- **YOUR GOAL**
From the line that contains "Is the sum of" through the end of the entries below, lay out each line as an item in a numbered list. Skip blank lines and leave out the pictures.

Stored items:
□ □ □ □ □

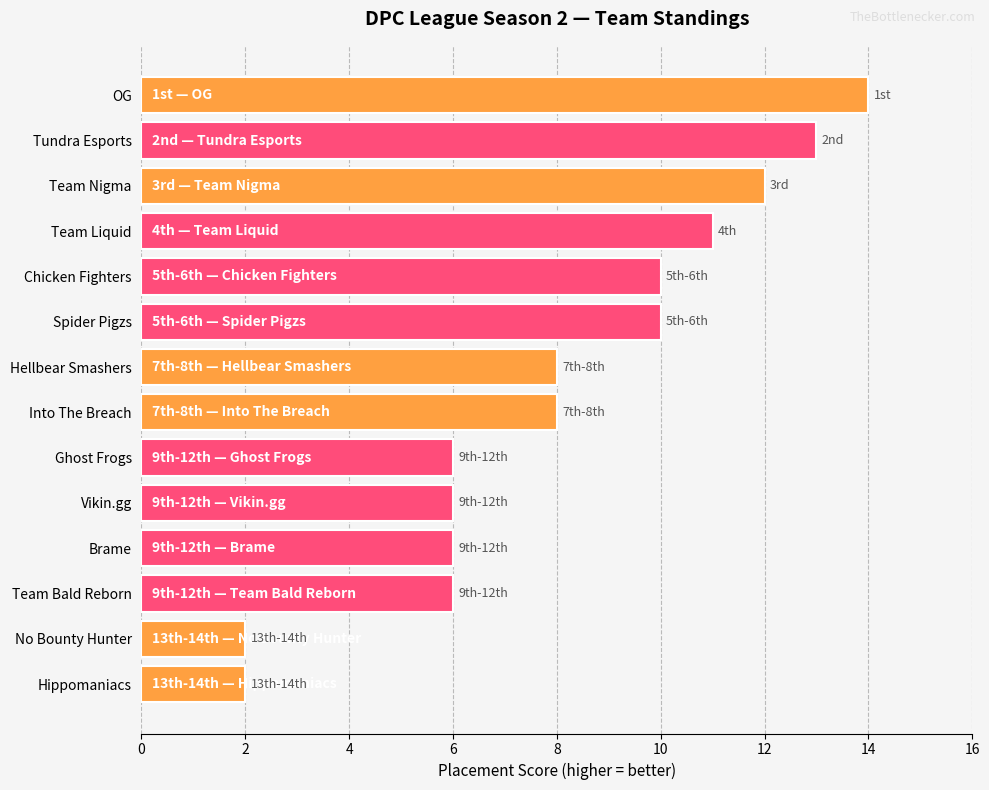

What is the maximum value shown in the chart?

14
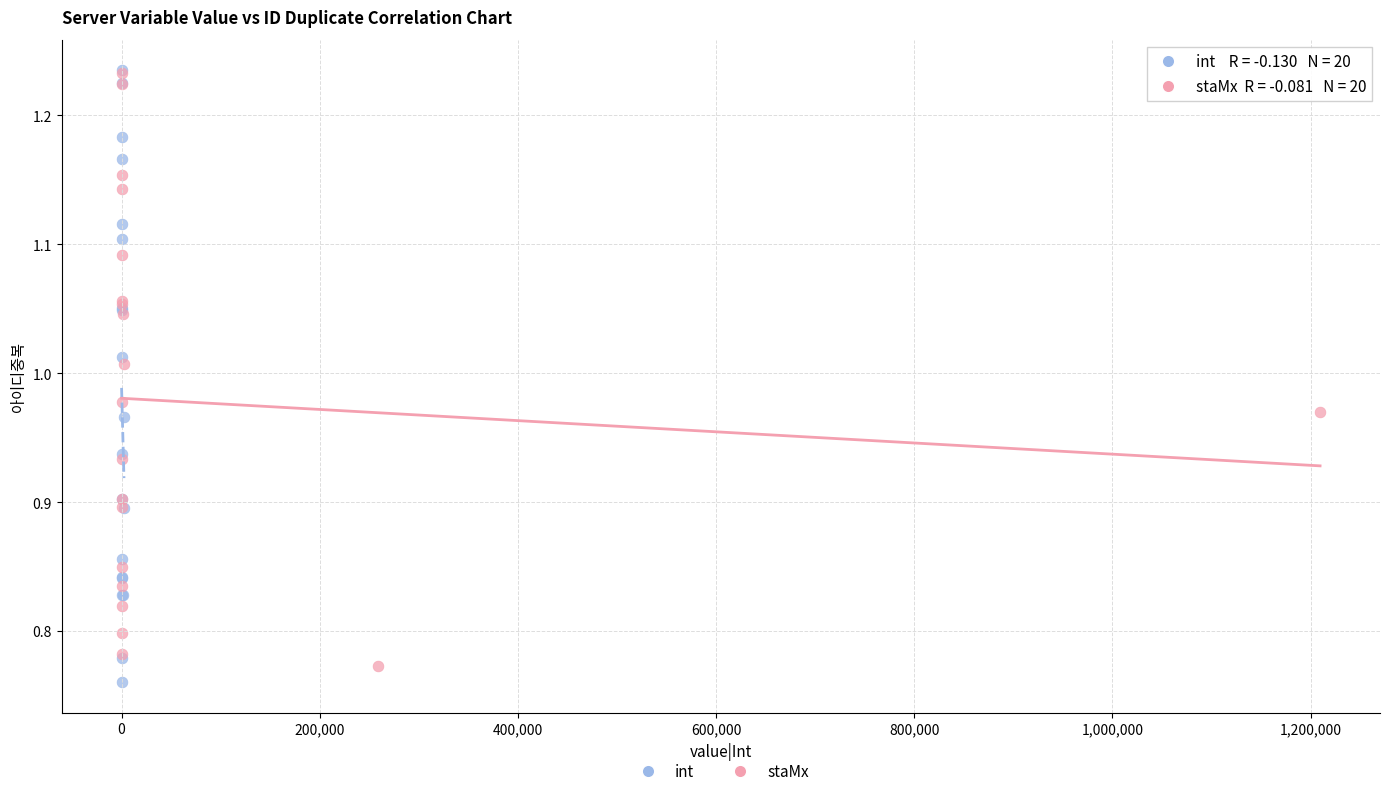

What are all the series names shown in the legend?

int, staMx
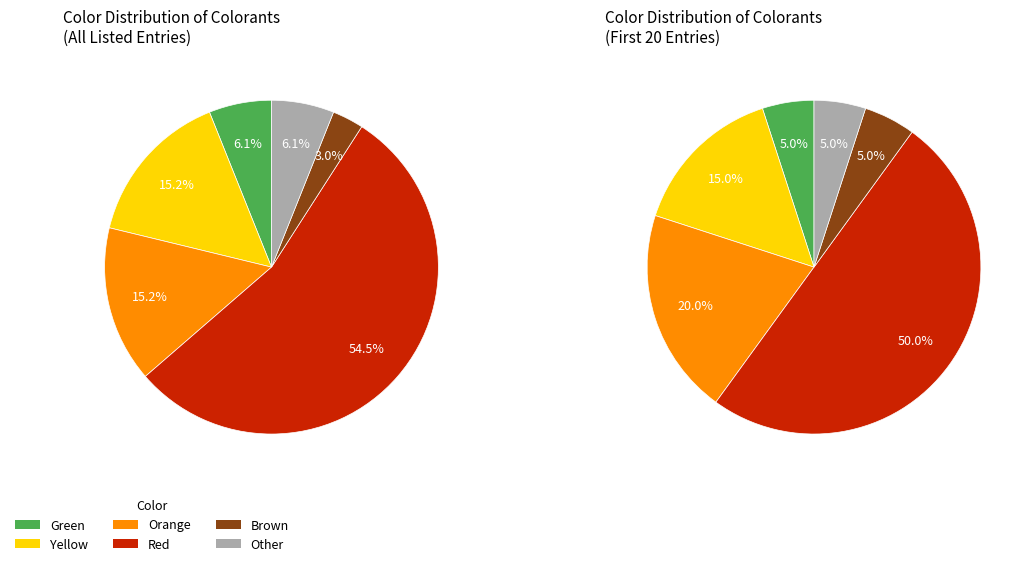

Is the sum of Yellow and Green greater than half?

No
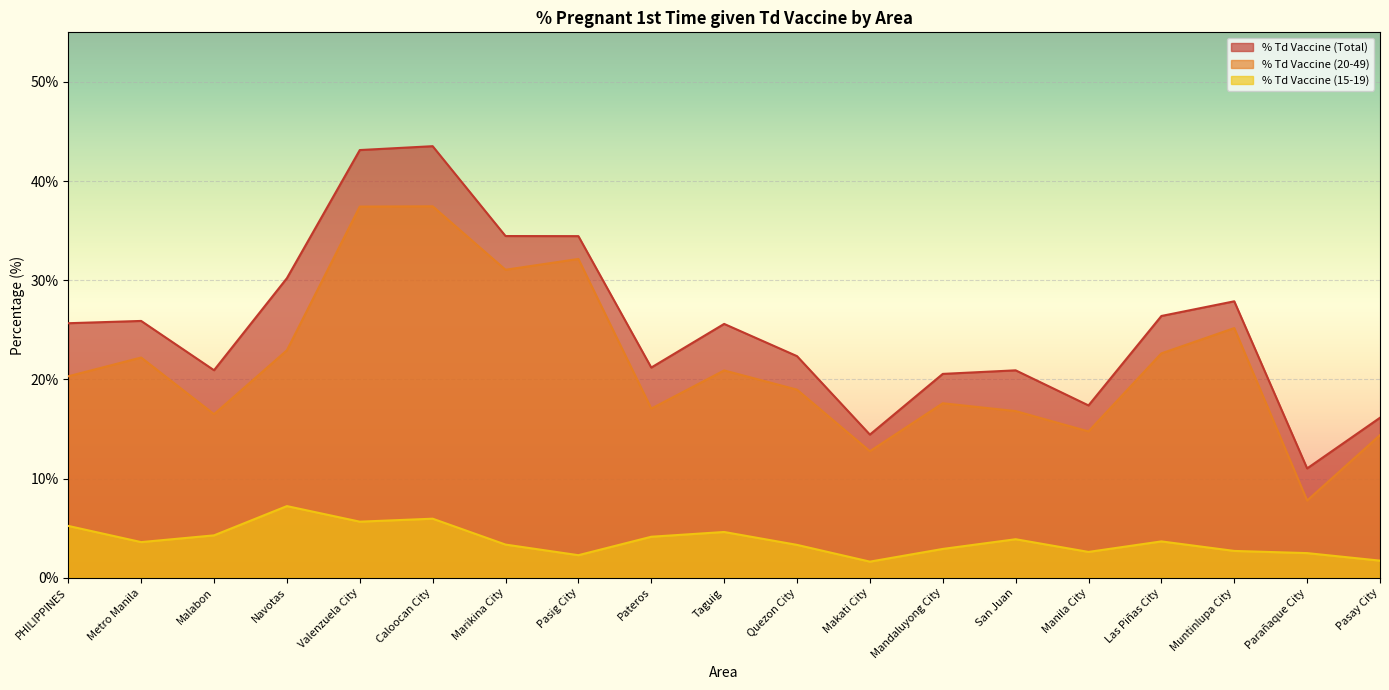

True or false: % Td Vaccine (20-49) and % Td Vaccine (15-19) cross at least once.

False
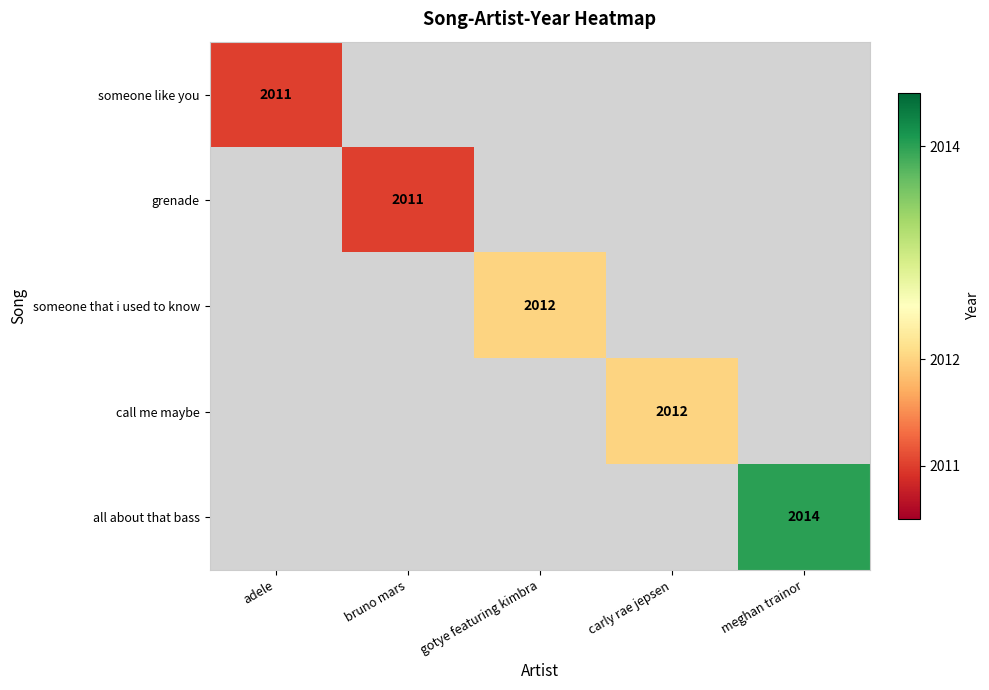

At which category does the chart reach its minimum across all series?

adele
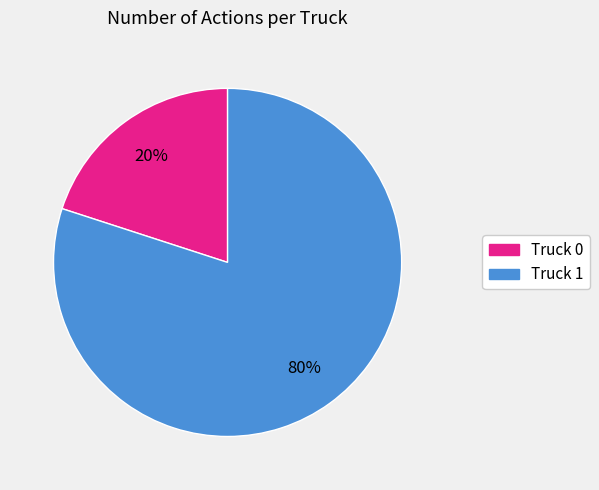

Combined, do Truck 0 and Truck 1 account for over 50%?

Yes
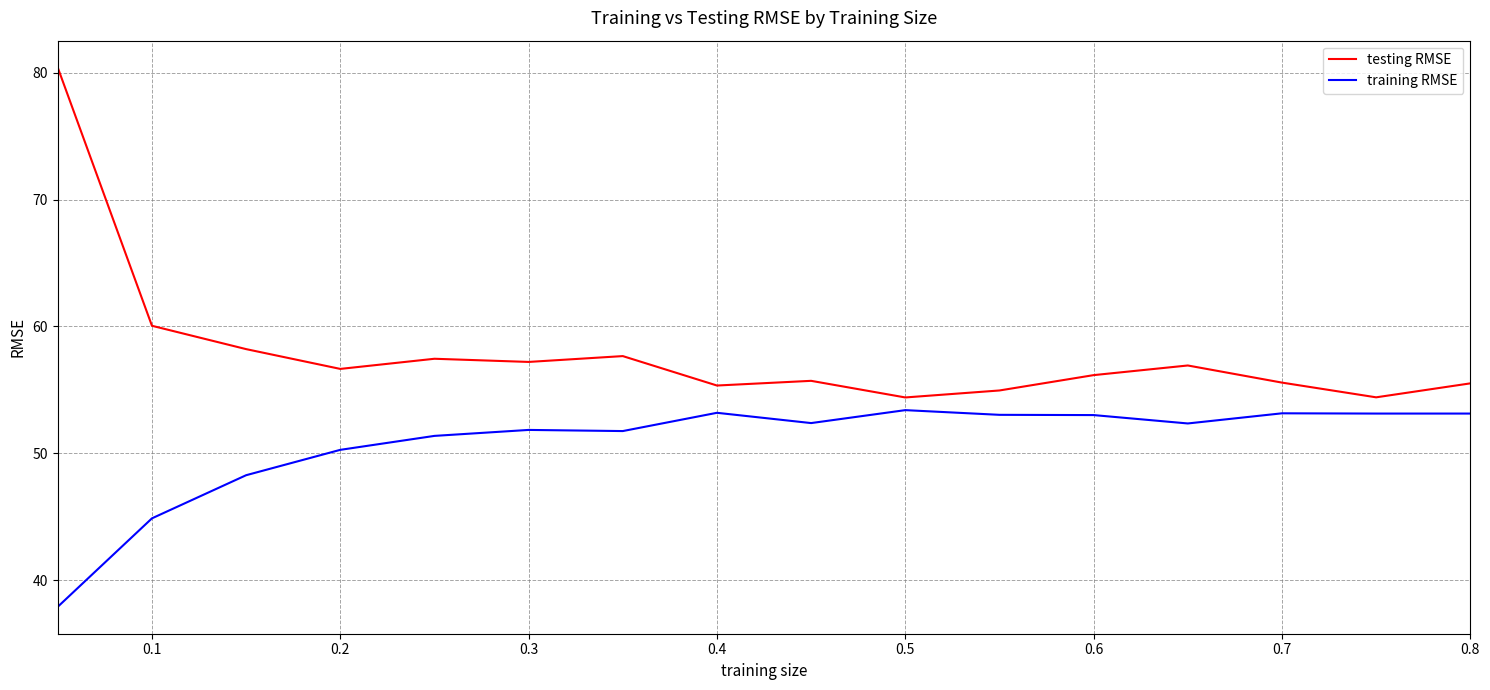

What is the maximum value for training RMSE?

53.4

□ □ □ □ □

- **ANSWER FOR THE TASK**
1. Is the sum of Yellow and Green greater than half?
2. No
3. True or false: % Td Vaccine (20-49) and % Td Vaccine (15-19) cross at least once.
4. False
5. At which category does the chart reach its minimum across all series?
6. adele
7. Combined, do Truck 0 and Truck 1 account for over 50%?
8. Yes
9. What is the maximum value for training RMSE?
10. 53.4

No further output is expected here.